2020 yılında, Türkiye'nin kadın nüfusu 41 milyon 698 bin 377 kişi, erkek nüfusu ise 41 milyon 915 bin 985 kişi oldu.
Bu erkek nüfusa 1 milyon genç erkeği ekleyin ve düşünün: Demografideki bu değişim, nasıl bir sorun yaratır?
Dışişleri Bakanı Mevlüt Çavuşoğlu, Taliban'ın yönetim anlayışını değil, verdiği bazı mesajları olumlu karşıladıklarını açıkladıktan sonra şunu söyledi:
"Kendi menfaatlerimiz için herkesle görüşmek lazım."
Bu sözlere kimin itiraz edeceğini biliyorum: Recep Tayyip Erdoğan.
"Diklenmeden dik duran adamın" dış politikadaki mottosu şu değil miydi: Daha da gelmem, daha da konuşmam!
Hatta Mısır Cumhurbaşkanı Sisi ile aynı yemek masasında oturmamak için ABD Başkanı'nın yemeğine dahi katılmayı reddetmiş, uçağa atladığı gibi geri dönmüştü.
Erdoğan'ın bu politikasının sonuçlarını biliyoruz:
Yunanistan – Kıbrıs meselelerinde bugüne kadar arada kalmamaya çalışan Mısır ve İsrail, ilk kez Yunanistan ve Kıbrıslı Rumlarla ittifak kurdular.

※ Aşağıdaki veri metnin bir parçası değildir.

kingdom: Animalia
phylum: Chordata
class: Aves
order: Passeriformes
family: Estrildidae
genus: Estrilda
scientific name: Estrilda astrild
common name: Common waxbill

İsrail'e karşı yürütülen politikanın bir sonucunu Suriye'nin kuzeyinde ABD – YPG işbirliği olarak aldık.
O günlerde bizler "Türkiye'nin çıkarları için herkesle görüşmek gerekir, ideolojik rezervler ile dış politika yürütülmez" diye yazıp, çizerken Erdoğan şakşakçısı koro "onurlu yalnızlık" nutukları atıyordu.

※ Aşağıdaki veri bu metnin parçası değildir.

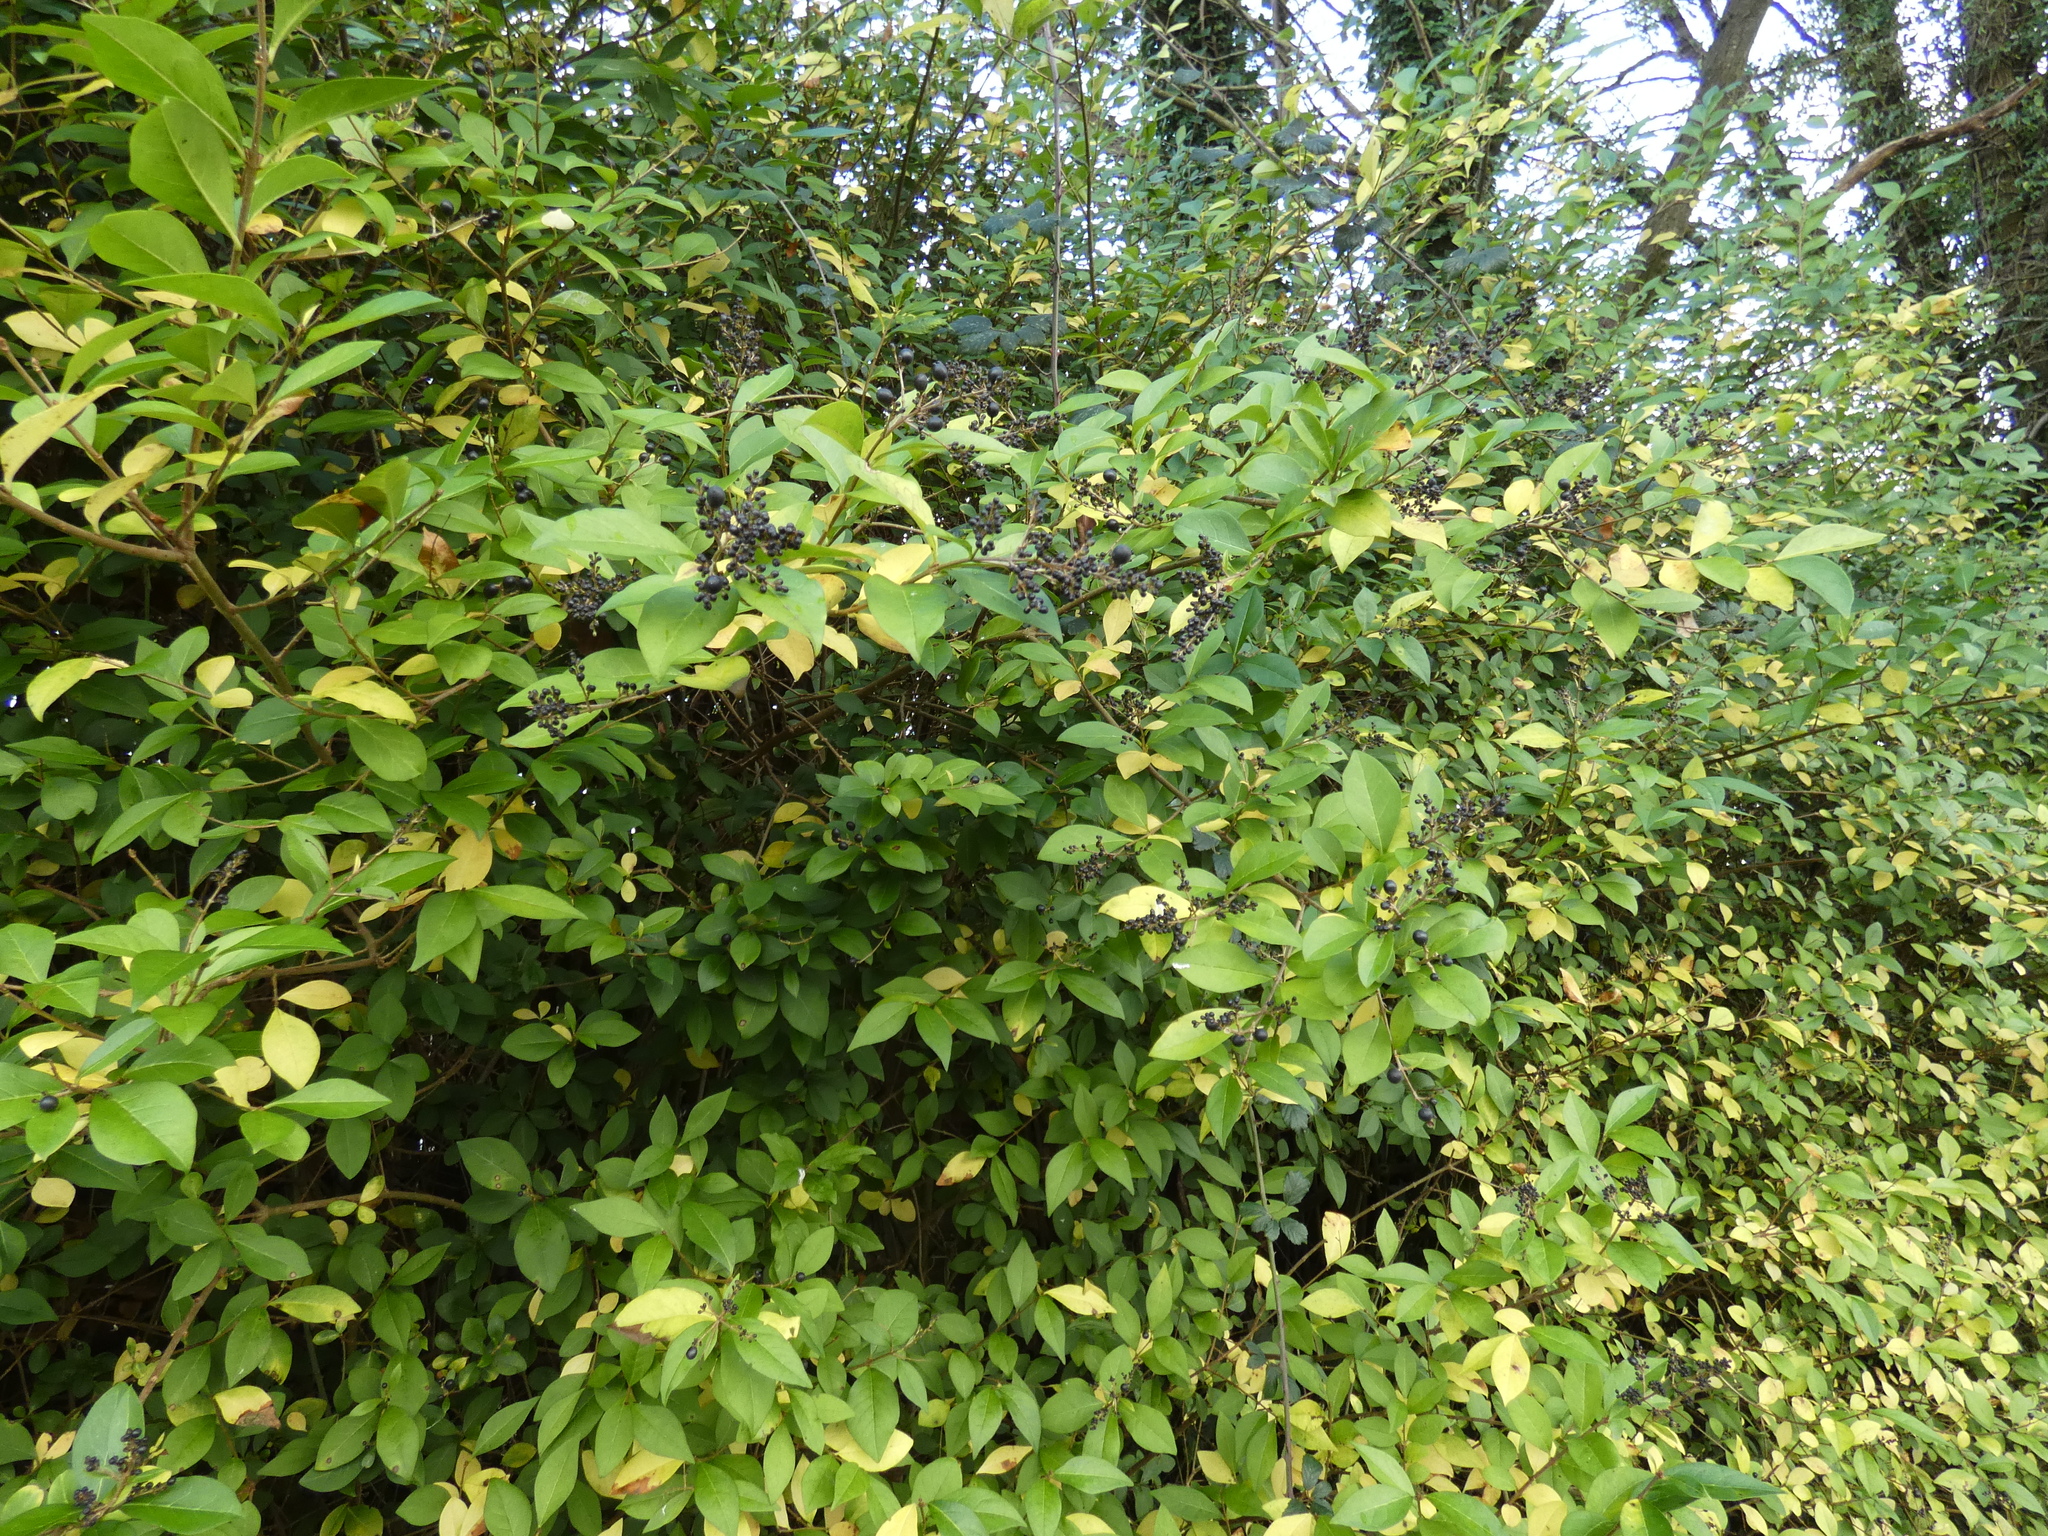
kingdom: Plantae
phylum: Tracheophyta
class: Magnoliopsida
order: Lamiales
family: Oleaceae
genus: Ligustrum
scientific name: Ligustrum ovalifolium
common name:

Ve sonunda görüyoruz ki Dışişleri Bakanı da aynı noktaya gelmiş: "Kendi menfaatlerimiz için herkesle görüşmek lazım."
Bu ifade, aynı zamanda bugüne kadar Erdoğan yönetiminin izlediği dış politikanın iflasının kabul edildiği anlamına da geliyor!